The incoming solar radiation affects vegetation too since different plants require different amounts of it. Therefore, vegetation is also correlated with lat/lon. The issue is that learning this type of correlation may not be robust to alternative environments, such as scenarios where humans remove large quantities of vegetation. With a physics-based model like the IFS, we could deal with this by just updating the vegetation type assigned to each grid box, but an ML model which uses lat/lon as a proxy for vegetation would not be able to adapt.
Therefore, treating lat/lon as an input feature may improve predictive accuracy in the training set (and for the hold-out sets considered in GraphCast). But in environments sufficiently different to the training set, inclusion of lat/lon may result in a non-robust predictor if its correlation with unobserved causes of $Y$ changes. On the other hand, treating lat/lon as an environment variable may result in a more robust predictor overall, but it may perform worse for environments similar to the training dataset (where including spurious correlations are not harmful). In conclusion, there is a compromise between predictive accuracy and robustness depending on what we do with the lat/lon feature and depending on what hold-out sets we use for assessment.
Separating by time
How about using time as an environment? In GraphCast, “local time of day” and “elapsed year progress” are both used as input features ($X$), so we can’t use them as environment variables. But we could use the actual year as an environment. In doing this we would be assuming that i) $Y$ does not cause the year, which makes sense, and ii) that the year does not directly cause $Y$. In other words, conditioned on $X$, $Y$ is independent of the year.
We expect different environments to either directly or indirectly affect $X$. The reason we may think of the year as being able to affect $X$, is that the year is correlated to anthropogenic emissions. If we believe that different emissions will somehow impact the weather state $X$, then year may be a suitable environment. Intuitively, in doing this, we are saying that we don’t want our forecasts to perform better or worse simply due to the calendar year. But we have to take care given that the correlation between year and anthropogenic emissions will probably change over time! It would be better to directly use anthropogenic emissions as the environment instead.

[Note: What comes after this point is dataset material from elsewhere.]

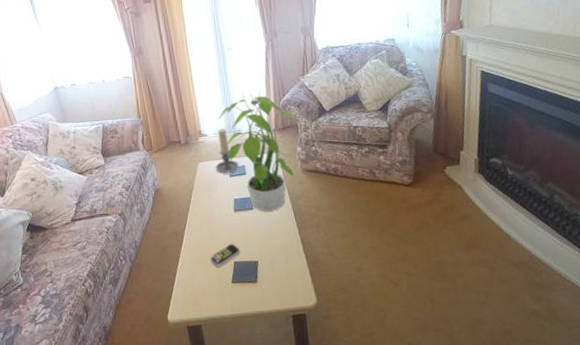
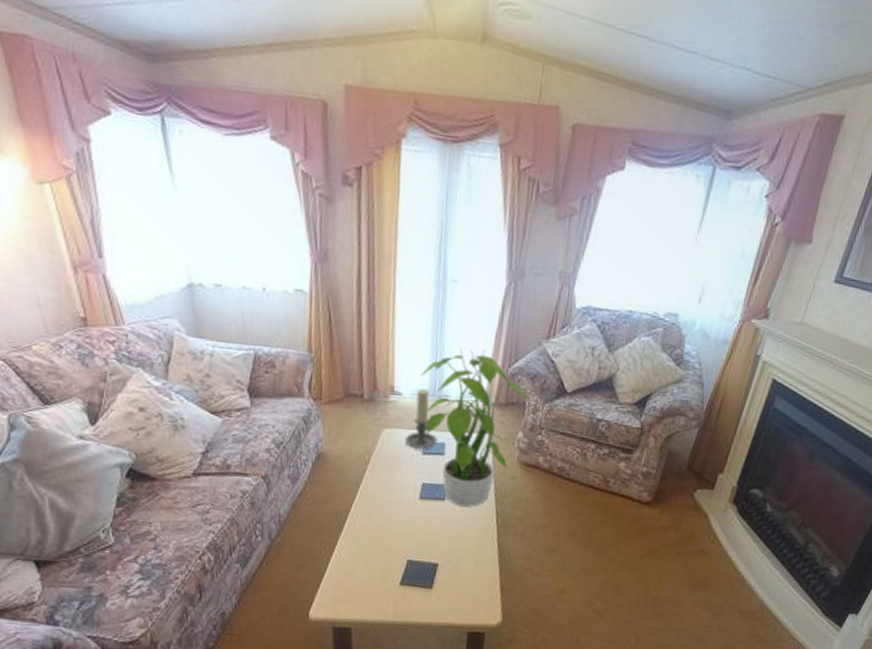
remote control: present [210,243,240,266] -> none [377,537,418,562]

Things gets even trickier when we note that there will be hidden variables at play. We then need to find an environment variable which also does not affect the hidden variables…
We need to devise ways to come up with appropriate environmental variables (to help us learn causal models), without removing variables from the existing input feature set in state-of-the-art ML NWP (in order to still make accurate predictions).
Looking ahead
Damon, Omer and I have been putting a research proposal together (to EPSRC) to tackle the above. Hopefully, there will be more to share in the near future!